Our stand has been that this is ‘government procurement’ and therefore, it is ok, Tarun Kapur, Joint Secretary, MNRE, told Business Line today.

 

Further, the quantum of solar capacity that requires domestically produced solar modules is very small. Today, India has 1,200 MW of solar photo voltaic capacity. Another 1,000 MW is under construction and a further 2,000 MW is under tendering processes. “Of this 4,200 MW, capacity for which the domestic content requirements apply is very small,” Kapur said.

 

“We honour our WTO commitments. We also have to look after out domestic industry,” he said.

 

This complaint by US comes close on the heels of the anti-dumping investigations being carried out by the Ministry of Commerce against PV modules manufacturers from China, USA, Taiwan and Malaysia.
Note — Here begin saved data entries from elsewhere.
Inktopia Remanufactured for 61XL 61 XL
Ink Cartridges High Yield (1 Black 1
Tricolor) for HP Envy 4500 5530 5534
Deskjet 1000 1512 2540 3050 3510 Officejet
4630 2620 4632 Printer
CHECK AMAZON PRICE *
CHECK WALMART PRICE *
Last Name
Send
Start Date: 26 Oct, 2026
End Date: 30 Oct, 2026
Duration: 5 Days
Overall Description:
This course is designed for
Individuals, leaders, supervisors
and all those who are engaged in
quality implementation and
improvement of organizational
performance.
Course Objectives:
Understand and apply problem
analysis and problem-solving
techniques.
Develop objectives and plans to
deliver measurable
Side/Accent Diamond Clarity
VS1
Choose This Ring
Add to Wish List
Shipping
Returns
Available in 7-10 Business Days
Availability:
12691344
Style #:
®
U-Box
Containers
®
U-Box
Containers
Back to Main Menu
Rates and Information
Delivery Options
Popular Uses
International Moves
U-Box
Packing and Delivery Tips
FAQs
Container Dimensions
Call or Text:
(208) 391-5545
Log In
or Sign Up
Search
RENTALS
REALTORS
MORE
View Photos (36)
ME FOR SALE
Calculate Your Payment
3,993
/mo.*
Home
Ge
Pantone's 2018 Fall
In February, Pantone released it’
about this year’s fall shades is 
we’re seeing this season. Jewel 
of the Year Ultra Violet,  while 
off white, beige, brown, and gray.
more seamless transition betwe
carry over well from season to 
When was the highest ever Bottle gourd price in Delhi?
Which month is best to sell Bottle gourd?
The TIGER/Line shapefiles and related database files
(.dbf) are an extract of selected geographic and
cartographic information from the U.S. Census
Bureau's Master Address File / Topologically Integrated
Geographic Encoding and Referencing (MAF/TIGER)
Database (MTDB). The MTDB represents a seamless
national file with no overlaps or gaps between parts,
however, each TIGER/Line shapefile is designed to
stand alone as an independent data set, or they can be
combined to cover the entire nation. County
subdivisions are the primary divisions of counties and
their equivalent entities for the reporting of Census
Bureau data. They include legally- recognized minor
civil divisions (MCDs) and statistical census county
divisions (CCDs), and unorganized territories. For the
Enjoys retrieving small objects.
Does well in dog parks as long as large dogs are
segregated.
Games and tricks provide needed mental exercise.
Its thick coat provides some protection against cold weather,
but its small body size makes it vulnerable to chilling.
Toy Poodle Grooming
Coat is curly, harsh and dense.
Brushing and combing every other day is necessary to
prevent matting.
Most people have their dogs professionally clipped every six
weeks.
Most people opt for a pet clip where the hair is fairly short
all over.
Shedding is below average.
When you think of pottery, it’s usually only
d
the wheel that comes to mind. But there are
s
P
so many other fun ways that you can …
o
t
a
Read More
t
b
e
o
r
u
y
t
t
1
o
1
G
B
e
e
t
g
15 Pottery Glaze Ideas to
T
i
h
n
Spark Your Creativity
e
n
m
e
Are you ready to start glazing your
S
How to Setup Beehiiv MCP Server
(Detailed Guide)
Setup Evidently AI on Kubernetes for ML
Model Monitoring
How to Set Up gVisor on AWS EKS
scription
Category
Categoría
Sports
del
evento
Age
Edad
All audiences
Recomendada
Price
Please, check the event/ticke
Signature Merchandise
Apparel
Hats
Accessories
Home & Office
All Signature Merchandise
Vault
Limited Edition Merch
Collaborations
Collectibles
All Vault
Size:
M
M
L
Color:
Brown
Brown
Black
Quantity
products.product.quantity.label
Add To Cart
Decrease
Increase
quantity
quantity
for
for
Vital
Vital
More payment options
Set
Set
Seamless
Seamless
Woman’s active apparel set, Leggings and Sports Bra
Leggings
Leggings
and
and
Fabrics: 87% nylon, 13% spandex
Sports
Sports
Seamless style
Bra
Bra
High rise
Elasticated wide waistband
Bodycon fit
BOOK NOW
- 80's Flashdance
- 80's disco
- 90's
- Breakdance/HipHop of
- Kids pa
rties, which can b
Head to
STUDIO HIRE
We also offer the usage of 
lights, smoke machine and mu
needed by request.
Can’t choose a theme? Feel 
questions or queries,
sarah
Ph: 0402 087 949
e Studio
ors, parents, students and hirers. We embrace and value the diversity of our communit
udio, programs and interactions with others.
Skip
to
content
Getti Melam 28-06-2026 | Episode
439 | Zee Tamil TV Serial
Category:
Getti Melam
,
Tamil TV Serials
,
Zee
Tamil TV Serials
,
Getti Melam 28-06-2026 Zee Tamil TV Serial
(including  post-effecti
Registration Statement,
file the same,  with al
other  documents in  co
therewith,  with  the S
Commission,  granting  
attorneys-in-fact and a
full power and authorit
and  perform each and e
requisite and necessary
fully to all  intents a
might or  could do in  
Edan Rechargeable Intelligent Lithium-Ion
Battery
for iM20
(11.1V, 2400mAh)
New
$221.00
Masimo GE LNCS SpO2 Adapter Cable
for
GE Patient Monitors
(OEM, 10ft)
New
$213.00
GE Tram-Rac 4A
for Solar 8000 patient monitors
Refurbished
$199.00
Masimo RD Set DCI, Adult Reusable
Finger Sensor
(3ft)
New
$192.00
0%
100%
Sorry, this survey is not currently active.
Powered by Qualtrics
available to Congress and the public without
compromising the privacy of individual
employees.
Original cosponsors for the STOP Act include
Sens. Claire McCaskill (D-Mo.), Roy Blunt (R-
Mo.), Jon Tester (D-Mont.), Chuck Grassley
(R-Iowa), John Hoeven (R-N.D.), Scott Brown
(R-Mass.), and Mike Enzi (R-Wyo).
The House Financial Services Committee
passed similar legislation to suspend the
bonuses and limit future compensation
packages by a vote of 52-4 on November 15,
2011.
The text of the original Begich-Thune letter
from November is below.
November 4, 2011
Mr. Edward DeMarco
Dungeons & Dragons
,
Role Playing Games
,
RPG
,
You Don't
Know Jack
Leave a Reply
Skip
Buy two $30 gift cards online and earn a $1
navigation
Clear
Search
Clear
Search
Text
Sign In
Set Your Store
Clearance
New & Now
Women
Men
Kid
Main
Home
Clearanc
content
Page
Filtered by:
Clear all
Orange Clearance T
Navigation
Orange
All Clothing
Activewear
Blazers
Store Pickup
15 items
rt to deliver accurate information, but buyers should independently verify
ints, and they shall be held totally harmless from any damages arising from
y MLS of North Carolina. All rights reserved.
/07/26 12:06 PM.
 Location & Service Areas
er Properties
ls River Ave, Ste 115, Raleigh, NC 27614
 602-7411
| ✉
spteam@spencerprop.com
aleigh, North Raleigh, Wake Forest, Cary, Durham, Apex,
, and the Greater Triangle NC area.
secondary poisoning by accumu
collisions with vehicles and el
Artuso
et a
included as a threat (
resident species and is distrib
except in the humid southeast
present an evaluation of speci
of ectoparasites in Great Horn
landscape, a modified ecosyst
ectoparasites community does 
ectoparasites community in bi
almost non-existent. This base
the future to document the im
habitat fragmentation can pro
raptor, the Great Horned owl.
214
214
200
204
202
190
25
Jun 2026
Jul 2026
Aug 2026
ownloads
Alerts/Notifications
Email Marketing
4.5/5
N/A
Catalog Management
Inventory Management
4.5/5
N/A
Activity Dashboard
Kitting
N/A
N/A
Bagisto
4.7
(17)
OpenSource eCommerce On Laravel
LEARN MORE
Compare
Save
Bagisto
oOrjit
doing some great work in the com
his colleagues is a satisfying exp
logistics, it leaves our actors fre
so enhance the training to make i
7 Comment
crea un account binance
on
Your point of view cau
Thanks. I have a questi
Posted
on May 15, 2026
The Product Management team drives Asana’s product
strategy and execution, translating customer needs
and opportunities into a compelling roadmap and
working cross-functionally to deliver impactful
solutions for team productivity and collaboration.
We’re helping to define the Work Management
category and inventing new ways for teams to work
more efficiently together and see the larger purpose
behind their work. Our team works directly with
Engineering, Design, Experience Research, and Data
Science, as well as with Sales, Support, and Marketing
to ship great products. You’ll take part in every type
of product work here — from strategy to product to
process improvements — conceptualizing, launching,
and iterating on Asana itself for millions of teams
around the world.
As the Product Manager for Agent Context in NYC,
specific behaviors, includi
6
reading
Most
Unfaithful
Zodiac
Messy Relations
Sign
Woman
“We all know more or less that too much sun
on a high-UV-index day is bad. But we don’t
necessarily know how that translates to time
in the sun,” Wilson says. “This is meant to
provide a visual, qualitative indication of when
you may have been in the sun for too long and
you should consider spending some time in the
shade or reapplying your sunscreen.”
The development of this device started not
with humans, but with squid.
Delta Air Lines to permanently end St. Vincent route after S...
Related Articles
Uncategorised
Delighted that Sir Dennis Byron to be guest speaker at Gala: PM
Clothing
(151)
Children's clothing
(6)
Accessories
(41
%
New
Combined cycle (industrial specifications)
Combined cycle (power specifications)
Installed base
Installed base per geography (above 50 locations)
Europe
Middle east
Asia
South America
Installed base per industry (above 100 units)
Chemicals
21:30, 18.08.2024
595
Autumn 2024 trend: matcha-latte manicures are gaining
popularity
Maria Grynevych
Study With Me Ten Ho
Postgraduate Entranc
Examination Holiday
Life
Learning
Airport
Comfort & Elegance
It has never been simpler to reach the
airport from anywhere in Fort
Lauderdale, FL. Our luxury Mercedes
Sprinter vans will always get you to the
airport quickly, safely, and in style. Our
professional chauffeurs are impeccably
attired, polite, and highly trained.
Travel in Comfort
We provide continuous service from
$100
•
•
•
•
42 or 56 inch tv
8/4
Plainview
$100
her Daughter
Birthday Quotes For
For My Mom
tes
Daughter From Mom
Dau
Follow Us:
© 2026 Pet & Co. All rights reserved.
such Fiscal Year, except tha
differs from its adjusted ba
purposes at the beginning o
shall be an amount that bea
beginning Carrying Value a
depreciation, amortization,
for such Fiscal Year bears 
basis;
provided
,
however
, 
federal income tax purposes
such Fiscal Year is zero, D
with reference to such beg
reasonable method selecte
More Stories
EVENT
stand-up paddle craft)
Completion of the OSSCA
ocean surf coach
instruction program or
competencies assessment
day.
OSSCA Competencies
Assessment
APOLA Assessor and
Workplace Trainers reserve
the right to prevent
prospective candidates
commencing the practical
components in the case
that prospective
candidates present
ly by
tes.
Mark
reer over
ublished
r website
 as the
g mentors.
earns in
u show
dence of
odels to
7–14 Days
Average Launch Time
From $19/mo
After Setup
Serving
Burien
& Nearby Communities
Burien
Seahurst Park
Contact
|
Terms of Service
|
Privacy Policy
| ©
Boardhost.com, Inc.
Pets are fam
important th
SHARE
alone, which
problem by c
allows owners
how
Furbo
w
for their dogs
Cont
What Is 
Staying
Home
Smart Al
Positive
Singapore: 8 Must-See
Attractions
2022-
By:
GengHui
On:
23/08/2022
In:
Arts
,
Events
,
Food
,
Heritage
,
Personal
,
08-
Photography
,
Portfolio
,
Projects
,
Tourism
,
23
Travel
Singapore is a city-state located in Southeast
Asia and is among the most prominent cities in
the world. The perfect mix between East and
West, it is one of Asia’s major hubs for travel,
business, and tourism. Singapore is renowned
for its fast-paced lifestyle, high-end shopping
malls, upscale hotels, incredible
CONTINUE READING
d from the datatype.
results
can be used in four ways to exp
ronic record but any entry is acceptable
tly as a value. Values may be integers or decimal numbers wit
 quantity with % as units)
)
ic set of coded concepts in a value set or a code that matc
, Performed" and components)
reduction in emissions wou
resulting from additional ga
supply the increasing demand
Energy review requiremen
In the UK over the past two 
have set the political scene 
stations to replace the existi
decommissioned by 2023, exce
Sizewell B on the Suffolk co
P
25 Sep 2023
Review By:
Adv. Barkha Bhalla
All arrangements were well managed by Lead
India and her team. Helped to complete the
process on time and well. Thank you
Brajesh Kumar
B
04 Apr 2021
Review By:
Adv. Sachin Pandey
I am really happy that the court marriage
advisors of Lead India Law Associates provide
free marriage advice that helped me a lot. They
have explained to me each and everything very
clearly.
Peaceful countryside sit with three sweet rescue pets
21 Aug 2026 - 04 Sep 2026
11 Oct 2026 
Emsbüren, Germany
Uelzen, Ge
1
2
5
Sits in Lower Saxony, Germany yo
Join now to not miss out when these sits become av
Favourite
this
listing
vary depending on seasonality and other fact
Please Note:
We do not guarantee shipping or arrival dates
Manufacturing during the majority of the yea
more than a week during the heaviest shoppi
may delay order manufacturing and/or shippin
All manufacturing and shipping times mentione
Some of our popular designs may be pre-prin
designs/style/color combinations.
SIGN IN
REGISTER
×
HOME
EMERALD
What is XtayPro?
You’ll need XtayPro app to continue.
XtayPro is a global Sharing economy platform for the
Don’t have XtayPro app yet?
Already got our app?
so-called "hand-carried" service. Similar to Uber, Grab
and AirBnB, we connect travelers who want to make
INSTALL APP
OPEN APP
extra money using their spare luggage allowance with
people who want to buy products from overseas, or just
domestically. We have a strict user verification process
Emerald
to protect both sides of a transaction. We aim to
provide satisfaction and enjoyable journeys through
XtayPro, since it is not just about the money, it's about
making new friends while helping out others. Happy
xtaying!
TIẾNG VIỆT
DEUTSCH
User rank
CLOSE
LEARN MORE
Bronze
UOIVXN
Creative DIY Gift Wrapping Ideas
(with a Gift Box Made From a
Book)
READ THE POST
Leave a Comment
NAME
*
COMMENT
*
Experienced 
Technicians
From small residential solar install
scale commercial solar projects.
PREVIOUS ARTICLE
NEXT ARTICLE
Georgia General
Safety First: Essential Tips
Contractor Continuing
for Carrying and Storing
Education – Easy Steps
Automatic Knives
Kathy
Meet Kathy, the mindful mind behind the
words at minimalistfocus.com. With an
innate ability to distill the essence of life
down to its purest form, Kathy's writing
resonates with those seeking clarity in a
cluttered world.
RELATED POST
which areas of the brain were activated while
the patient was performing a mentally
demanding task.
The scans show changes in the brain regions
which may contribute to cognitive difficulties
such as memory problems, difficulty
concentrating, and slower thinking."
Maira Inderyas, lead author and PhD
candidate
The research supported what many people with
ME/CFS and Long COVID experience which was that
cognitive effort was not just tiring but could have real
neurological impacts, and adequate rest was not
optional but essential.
However, the solar industry is divided whether there could be a connection between India’s and USA’s action.

 

According to the MNRE, India’s manufacturing capacity of 1,932 MW of modules, 848 MW of cells and 15 MW of ingots and wafers. (Polysilicon ingots are cut into wafers, wafers are processed into cells and modules are panels containing several cells.)

 

The leading cell and module manufacturers in India are Moser Baer, Indo Solar, Tata Power Solar, Jupiter, Websol and Surana Ventures. While the Hyderabad-based Surana Ventures has said that it can stand any competition, including from the low-cost Chinese products, others companies have urged for some protection. The US action is a set back to these companies.

 

On the other hand, the Solar Independent Power Producers Association (SIPPA) has argued against imposition of any anti-dumping duty, on the grounds that the solar power generation industry, nascent as it is, ought to be given access to cheap equipment from anywhere in the world.